To do — Report how many lines below contain the string "원문기사". Give only the number.

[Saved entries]
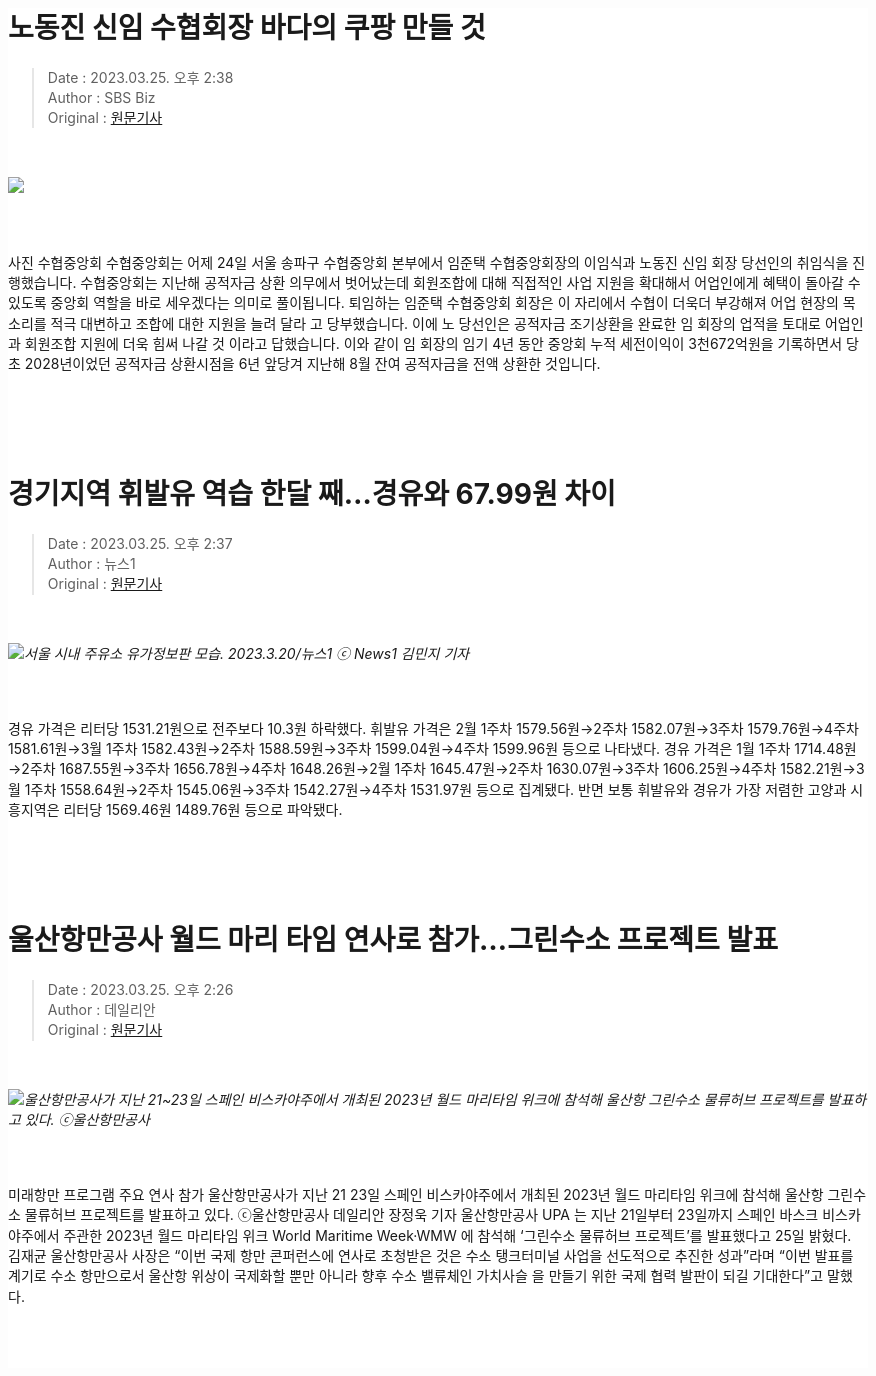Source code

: # 노동진 신임 수협회장 바다의 쿠팡 만들 것  
  
> Date : 2023.03.25. 오후 2:38  
> Author : SBS Biz  
> Original : [원문기사](https://n.news.naver.com/mnews/article/374/0000328720?sid=101)  
<br/>  
  
<img src="https://imgnews.pstatic.net/image/374/2023/03/25/0000328720_001_20230325143801431.jpg?type=w647" id="img1"></img>  
<br/><br/>  
  
사진 수협중앙회 수협중앙회는 어제 24일 서울 송파구 수협중앙회 본부에서 임준택 수협중앙회장의 이임식과 노동진 신임 회장 당선인의 취임식을 진행했습니다.
수협중앙회는 지난해 공적자금 상환 의무에서 벗어났는데 회원조합에 대해 직접적인 사업 지원을 확대해서 어업인에게 혜택이 돌아갈 수 있도록 중앙회 역할을 바로 세우겠다는 의미로 풀이됩니다.
퇴임하는 임준택 수협중앙회 회장은 이 자리에서 수협이 더욱더 부강해져 어업 현장의 목소리를 적극 대변하고 조합에 대한 지원을 늘려 달라 고 당부했습니다.
이에 노 당선인은 공적자금 조기상환을 완료한 임 회장의 업적을 토대로 어업인과 회원조합 지원에 더욱 힘써 나갈 것 이라고 답했습니다.
이와 같이 임 회장의 임기 4년 동안 중앙회 누적 세전이익이 3천672억원을 기록하면서 당초 2028년이었던 공적자금 상환시점을 6년 앞당겨 지난해 8월 잔여 공적자금을 전액 상환한 것입니다.  
<br/><br/><br/>  

  
# 경기지역 휘발유 역습 한달 째…경유와 67.99원 차이  
  
> Date : 2023.03.25. 오후 2:37  
> Author : 뉴스1  
> Original : [원문기사](https://n.news.naver.com/mnews/article/421/0006705895?sid=101)  
<br/>  
  
<img src="https://imgnews.pstatic.net/image/421/2023/03/25/0006705895_001_20230325143703178.jpg?type=w647" id="img1"></img><em class="img_desc">서울 시내 주유소 유가정보판 모습. 2023.3.20/뉴스1 ⓒ News1 김민지 기자</em>  
<br/><br/>  
  
경유 가격은 리터당 1531.21원으로 전주보다 10.3원 하락했다.
휘발유 가격은 2월 1주차 1579.56원→2주차 1582.07원→3주차 1579.76원→4주차 1581.61원→3월 1주차 1582.43원→2주차 1588.59원→3주차 1599.04원→4주차 1599.96원 등으로 나타냈다.
경유 가격은 1월 1주차 1714.48원→2주차 1687.55원→3주차 1656.78원→4주차 1648.26원→2월 1주차 1645.47원→2주차 1630.07원→3주차 1606.25원→4주차 1582.21원→3월 1주차 1558.64원→2주차 1545.06원→3주차 1542.27원→4주차 1531.97원 등으로 집계됐다.
반면 보통 휘발유와 경유가 가장 저렴한 고양과 시흥지역은 리터당 1569.46원 1489.76원 등으로 파악됐다.  
<br/><br/><br/>  

  
# 울산항만공사 월드 마리 타임 연사로 참가…그린수소 프로젝트 발표  
  
> Date : 2023.03.25. 오후 2:26  
> Author : 데일리안  
> Original : [원문기사](https://n.news.naver.com/mnews/article/119/0002695975?sid=101)  
<br/>  
  
<img src="https://imgnews.pstatic.net/image/119/2023/03/25/0002695975_001_20230325142601412.jpeg?type=w647" id="img1"></img><em class="img_desc">울산항만공사가 지난 21~23일 스페인 비스카야주에서 개최된 2023년 월드 마리타임 위크에 참석해 울산항 그린수소 물류허브 프로젝트를 발표하고 있다. ⓒ울산항만공사</em>  
<br/><br/>  
  
미래항만 프로그램 주요 연사 참가 울산항만공사가 지난 21 23일 스페인 비스카야주에서 개최된 2023년 월드 마리타임 위크에 참석해 울산항 그린수소 물류허브 프로젝트를 발표하고 있다.
ⓒ울산항만공사 데일리안 장정욱 기자 울산항만공사 UPA 는 지난 21일부터 23일까지 스페인 바스크 비스카야주에서 주관한 2023년 월드 마리타임 위크 World Maritime Week·WMW 에 참석해 ‘그린수소 물류허브 프로젝트’를 발표했다고 25일 밝혔다.
김재균 울산항만공사 사장은 “이번 국제 항만 콘퍼런스에 연사로 초청받은 것은 수소 탱크터미널 사업을 선도적으로 추진한 성과”라며 “이번 발표를 계기로 수소 항만으로서 울산항 위상이 국제화할 뿐만 아니라 향후 수소 밸류체인 가치사슬 을 만들기 위한 국제 협력 발판이 되길 기대한다”고 말했다.  
<br/><br/><br/>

Answer below — 3